(Records from a collection)
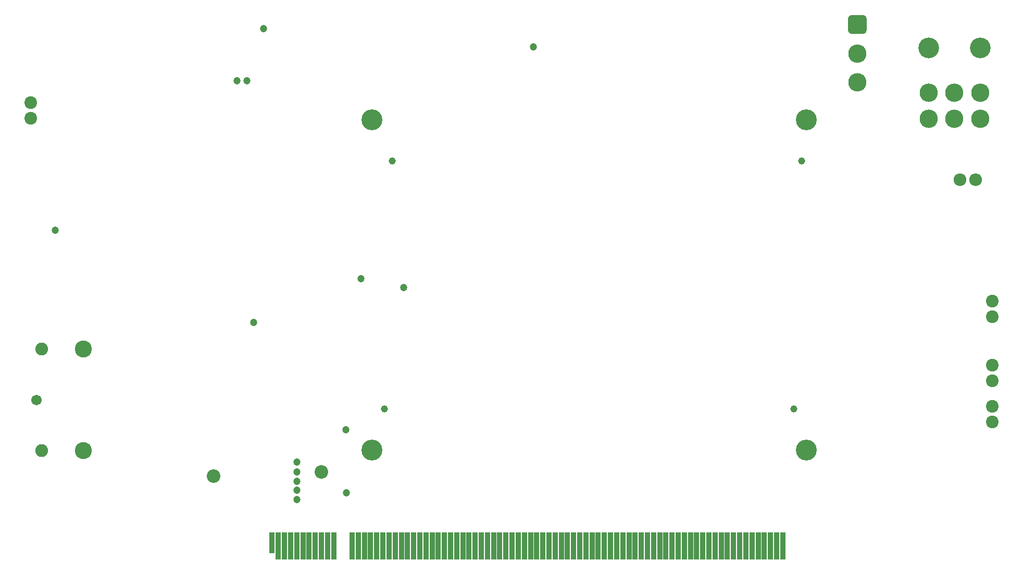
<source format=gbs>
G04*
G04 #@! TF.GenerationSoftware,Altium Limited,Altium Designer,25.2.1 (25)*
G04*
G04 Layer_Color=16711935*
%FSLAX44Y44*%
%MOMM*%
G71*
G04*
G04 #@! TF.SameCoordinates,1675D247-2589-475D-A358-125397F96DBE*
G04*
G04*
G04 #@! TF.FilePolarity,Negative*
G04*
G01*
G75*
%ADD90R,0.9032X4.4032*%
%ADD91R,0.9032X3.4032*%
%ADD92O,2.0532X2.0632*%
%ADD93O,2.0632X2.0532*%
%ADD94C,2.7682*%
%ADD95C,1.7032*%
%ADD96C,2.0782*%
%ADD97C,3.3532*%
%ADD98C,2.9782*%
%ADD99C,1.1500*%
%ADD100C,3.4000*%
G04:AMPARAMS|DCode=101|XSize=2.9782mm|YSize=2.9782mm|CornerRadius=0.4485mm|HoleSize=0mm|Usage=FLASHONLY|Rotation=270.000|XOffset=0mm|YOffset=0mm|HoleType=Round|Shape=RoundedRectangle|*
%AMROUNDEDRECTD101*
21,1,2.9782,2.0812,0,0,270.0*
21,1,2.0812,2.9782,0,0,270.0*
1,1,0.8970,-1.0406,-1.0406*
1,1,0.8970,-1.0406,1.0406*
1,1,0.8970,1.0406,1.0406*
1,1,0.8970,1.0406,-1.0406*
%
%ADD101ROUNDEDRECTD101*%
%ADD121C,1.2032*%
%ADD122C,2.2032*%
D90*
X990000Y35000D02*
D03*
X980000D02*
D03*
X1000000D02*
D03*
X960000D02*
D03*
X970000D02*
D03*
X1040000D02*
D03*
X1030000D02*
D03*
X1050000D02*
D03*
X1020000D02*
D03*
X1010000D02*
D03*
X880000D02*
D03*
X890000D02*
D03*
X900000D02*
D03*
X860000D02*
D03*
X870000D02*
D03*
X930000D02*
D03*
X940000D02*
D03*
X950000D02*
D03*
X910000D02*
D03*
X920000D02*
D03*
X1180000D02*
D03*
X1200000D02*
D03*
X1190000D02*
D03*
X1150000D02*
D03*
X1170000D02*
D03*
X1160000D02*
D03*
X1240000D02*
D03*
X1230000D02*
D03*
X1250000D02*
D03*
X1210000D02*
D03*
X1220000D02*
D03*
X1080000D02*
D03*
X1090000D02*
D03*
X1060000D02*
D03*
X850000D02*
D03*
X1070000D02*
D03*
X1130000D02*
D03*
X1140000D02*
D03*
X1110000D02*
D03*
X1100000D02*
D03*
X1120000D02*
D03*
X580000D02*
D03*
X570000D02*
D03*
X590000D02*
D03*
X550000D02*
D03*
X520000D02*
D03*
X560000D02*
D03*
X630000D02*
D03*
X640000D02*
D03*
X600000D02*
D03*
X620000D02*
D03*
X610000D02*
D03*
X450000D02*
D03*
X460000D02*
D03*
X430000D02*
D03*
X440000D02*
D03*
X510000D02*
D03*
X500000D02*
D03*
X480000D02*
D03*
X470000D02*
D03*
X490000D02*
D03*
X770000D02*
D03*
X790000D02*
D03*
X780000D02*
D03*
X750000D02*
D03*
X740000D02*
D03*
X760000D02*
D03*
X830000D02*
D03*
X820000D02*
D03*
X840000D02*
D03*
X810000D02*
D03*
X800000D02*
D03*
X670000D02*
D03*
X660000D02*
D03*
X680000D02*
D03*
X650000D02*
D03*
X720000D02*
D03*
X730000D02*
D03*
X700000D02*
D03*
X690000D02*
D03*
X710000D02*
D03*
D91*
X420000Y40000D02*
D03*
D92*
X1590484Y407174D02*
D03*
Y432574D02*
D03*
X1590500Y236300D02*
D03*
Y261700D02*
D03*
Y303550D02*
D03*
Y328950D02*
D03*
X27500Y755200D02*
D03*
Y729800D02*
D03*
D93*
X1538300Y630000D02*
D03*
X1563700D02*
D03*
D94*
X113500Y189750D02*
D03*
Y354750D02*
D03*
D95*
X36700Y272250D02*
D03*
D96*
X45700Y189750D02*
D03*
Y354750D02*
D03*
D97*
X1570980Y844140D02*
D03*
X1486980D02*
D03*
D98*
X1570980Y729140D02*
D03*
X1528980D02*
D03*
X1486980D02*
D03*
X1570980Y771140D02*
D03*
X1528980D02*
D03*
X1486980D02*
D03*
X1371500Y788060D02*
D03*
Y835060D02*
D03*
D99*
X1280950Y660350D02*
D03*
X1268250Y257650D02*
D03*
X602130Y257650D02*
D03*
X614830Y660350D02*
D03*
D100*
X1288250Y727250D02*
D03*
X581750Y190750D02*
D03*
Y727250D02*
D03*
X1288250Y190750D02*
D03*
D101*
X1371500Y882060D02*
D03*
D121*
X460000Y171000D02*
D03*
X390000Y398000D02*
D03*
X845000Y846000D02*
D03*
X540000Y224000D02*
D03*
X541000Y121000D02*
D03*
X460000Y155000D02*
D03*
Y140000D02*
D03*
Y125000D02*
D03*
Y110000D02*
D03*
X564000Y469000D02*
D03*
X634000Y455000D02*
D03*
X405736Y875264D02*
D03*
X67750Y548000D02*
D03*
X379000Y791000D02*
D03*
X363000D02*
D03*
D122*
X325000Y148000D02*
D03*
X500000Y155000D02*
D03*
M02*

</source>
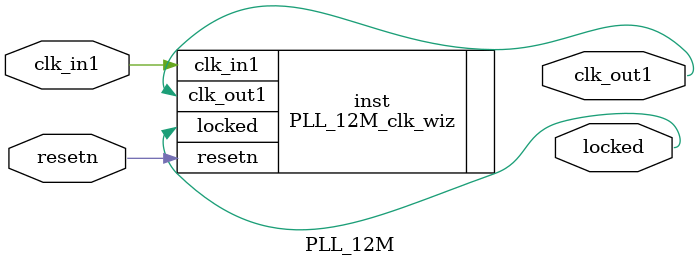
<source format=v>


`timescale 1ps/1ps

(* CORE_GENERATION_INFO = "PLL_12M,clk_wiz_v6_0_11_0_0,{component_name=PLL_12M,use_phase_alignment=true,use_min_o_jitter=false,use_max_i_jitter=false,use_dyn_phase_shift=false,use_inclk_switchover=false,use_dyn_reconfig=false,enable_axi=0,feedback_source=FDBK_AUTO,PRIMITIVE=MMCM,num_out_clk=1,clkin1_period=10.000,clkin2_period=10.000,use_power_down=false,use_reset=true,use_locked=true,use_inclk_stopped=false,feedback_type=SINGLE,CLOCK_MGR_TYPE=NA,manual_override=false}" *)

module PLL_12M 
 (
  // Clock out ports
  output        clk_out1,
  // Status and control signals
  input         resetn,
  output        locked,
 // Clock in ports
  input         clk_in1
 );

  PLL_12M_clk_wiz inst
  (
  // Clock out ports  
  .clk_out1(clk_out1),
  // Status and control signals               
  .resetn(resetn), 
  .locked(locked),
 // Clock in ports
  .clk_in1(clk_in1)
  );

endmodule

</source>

## [Work request]
The data above should be restated exactly, with its images dropped.

## [Task result]
<source format=gbs>
G04*
G04 #@! TF.GenerationSoftware,Altium Limited,Altium Designer,25.2.1 (25)*
G04*
G04 Layer_Color=16711935*
%FSLAX44Y44*%
%MOMM*%
G71*
G04*
G04 #@! TF.SameCoordinates,1675D247-2589-475D-A358-125397F96DBE*
G04*
G04*
G04 #@! TF.FilePolarity,Negative*
G04*
G01*
G75*
%ADD90R,0.9032X4.4032*%
%ADD91R,0.9032X3.4032*%
%ADD92O,2.0532X2.0632*%
%ADD93O,2.0632X2.0532*%
%ADD94C,2.7682*%
%ADD95C,1.7032*%
%ADD96C,2.0782*%
%ADD97C,3.3532*%
%ADD98C,2.9782*%
%ADD99C,1.1500*%
%ADD100C,3.4000*%
G04:AMPARAMS|DCode=101|XSize=2.9782mm|YSize=2.9782mm|CornerRadius=0.4485mm|HoleSize=0mm|Usage=FLASHONLY|Rotation=270.000|XOffset=0mm|YOffset=0mm|HoleType=Round|Shape=RoundedRectangle|*
%AMROUNDEDRECTD101*
21,1,2.9782,2.0812,0,0,270.0*
21,1,2.0812,2.9782,0,0,270.0*
1,1,0.8970,-1.0406,-1.0406*
1,1,0.8970,-1.0406,1.0406*
1,1,0.8970,1.0406,1.0406*
1,1,0.8970,1.0406,-1.0406*
%
%ADD101ROUNDEDRECTD101*%
%ADD121C,1.2032*%
%ADD122C,2.2032*%
D90*
X990000Y35000D02*
D03*
X980000D02*
D03*
X1000000D02*
D03*
X960000D02*
D03*
X970000D02*
D03*
X1040000D02*
D03*
X1030000D02*
D03*
X1050000D02*
D03*
X1020000D02*
D03*
X1010000D02*
D03*
X880000D02*
D03*
X890000D02*
D03*
X900000D02*
D03*
X860000D02*
D03*
X870000D02*
D03*
X930000D02*
D03*
X940000D02*
D03*
X950000D02*
D03*
X910000D02*
D03*
X920000D02*
D03*
X1180000D02*
D03*
X1200000D02*
D03*
X1190000D02*
D03*
X1150000D02*
D03*
X1170000D02*
D03*
X1160000D02*
D03*
X1240000D02*
D03*
X1230000D02*
D03*
X1250000D02*
D03*
X1210000D02*
D03*
X1220000D02*
D03*
X1080000D02*
D03*
X1090000D02*
D03*
X1060000D02*
D03*
X850000D02*
D03*
X1070000D02*
D03*
X1130000D02*
D03*
X1140000D02*
D03*
X1110000D02*
D03*
X1100000D02*
D03*
X1120000D02*
D03*
X580000D02*
D03*
X570000D02*
D03*
X590000D02*
D03*
X550000D02*
D03*
X520000D02*
D03*
X560000D02*
D03*
X630000D02*
D03*
X640000D02*
D03*
X600000D02*
D03*
X620000D02*
D03*
X610000D02*
D03*
X450000D02*
D03*
X460000D02*
D03*
X430000D02*
D03*
X440000D02*
D03*
X510000D02*
D03*
X500000D02*
D03*
X480000D02*
D03*
X470000D02*
D03*
X490000D02*
D03*
X770000D02*
D03*
X790000D02*
D03*
X780000D02*
D03*
X750000D02*
D03*
X740000D02*
D03*
X760000D02*
D03*
X830000D02*
D03*
X820000D02*
D03*
X840000D02*
D03*
X810000D02*
D03*
X800000D02*
D03*
X670000D02*
D03*
X660000D02*
D03*
X680000D02*
D03*
X650000D02*
D03*
X720000D02*
D03*
X730000D02*
D03*
X700000D02*
D03*
X690000D02*
D03*
X710000D02*
D03*
D91*
X420000Y40000D02*
D03*
D92*
X1590484Y407174D02*
D03*
Y432574D02*
D03*
X1590500Y236300D02*
D03*
Y261700D02*
D03*
Y303550D02*
D03*
Y328950D02*
D03*
X27500Y755200D02*
D03*
Y729800D02*
D03*
D93*
X1538300Y630000D02*
D03*
X1563700D02*
D03*
D94*
X113500Y189750D02*
D03*
Y354750D02*
D03*
D95*
X36700Y272250D02*
D03*
D96*
X45700Y189750D02*
D03*
Y354750D02*
D03*
D97*
X1570980Y844140D02*
D03*
X1486980D02*
D03*
D98*
X1570980Y729140D02*
D03*
X1528980D02*
D03*
X1486980D02*
D03*
X1570980Y771140D02*
D03*
X1528980D02*
D03*
X1486980D02*
D03*
X1371500Y788060D02*
D03*
Y835060D02*
D03*
D99*
X1280950Y660350D02*
D03*
X1268250Y257650D02*
D03*
X602130Y257650D02*
D03*
X614830Y660350D02*
D03*
D100*
X1288250Y727250D02*
D03*
X581750Y190750D02*
D03*
Y727250D02*
D03*
X1288250Y190750D02*
D03*
D101*
X1371500Y882060D02*
D03*
D121*
X460000Y171000D02*
D03*
X390000Y398000D02*
D03*
X845000Y846000D02*
D03*
X540000Y224000D02*
D03*
X541000Y121000D02*
D03*
X460000Y155000D02*
D03*
Y140000D02*
D03*
Y125000D02*
D03*
Y110000D02*
D03*
X564000Y469000D02*
D03*
X634000Y455000D02*
D03*
X405736Y875264D02*
D03*
X67750Y548000D02*
D03*
X379000Y791000D02*
D03*
X363000D02*
D03*
D122*
X325000Y148000D02*
D03*
X500000Y155000D02*
D03*
M02*

</source>
<source format=v>


`timescale 1ps/1ps

(* CORE_GENERATION_INFO = "PLL_12M,clk_wiz_v6_0_11_0_0,{component_name=PLL_12M,use_phase_alignment=true,use_min_o_jitter=false,use_max_i_jitter=false,use_dyn_phase_shift=false,use_inclk_switchover=false,use_dyn_reconfig=false,enable_axi=0,feedback_source=FDBK_AUTO,PRIMITIVE=MMCM,num_out_clk=1,clkin1_period=10.000,clkin2_period=10.000,use_power_down=false,use_reset=true,use_locked=true,use_inclk_stopped=false,feedback_type=SINGLE,CLOCK_MGR_TYPE=NA,manual_override=false}" *)

module PLL_12M 
 (
  // Clock out ports
  output        clk_out1,
  // Status and control signals
  input         resetn,
  output        locked,
 // Clock in ports
  input         clk_in1
 );

  PLL_12M_clk_wiz inst
  (
  // Clock out ports  
  .clk_out1(clk_out1),
  // Status and control signals               
  .resetn(resetn), 
  .locked(locked),
 // Clock in ports
  .clk_in1(clk_in1)
  );

endmodule

</source>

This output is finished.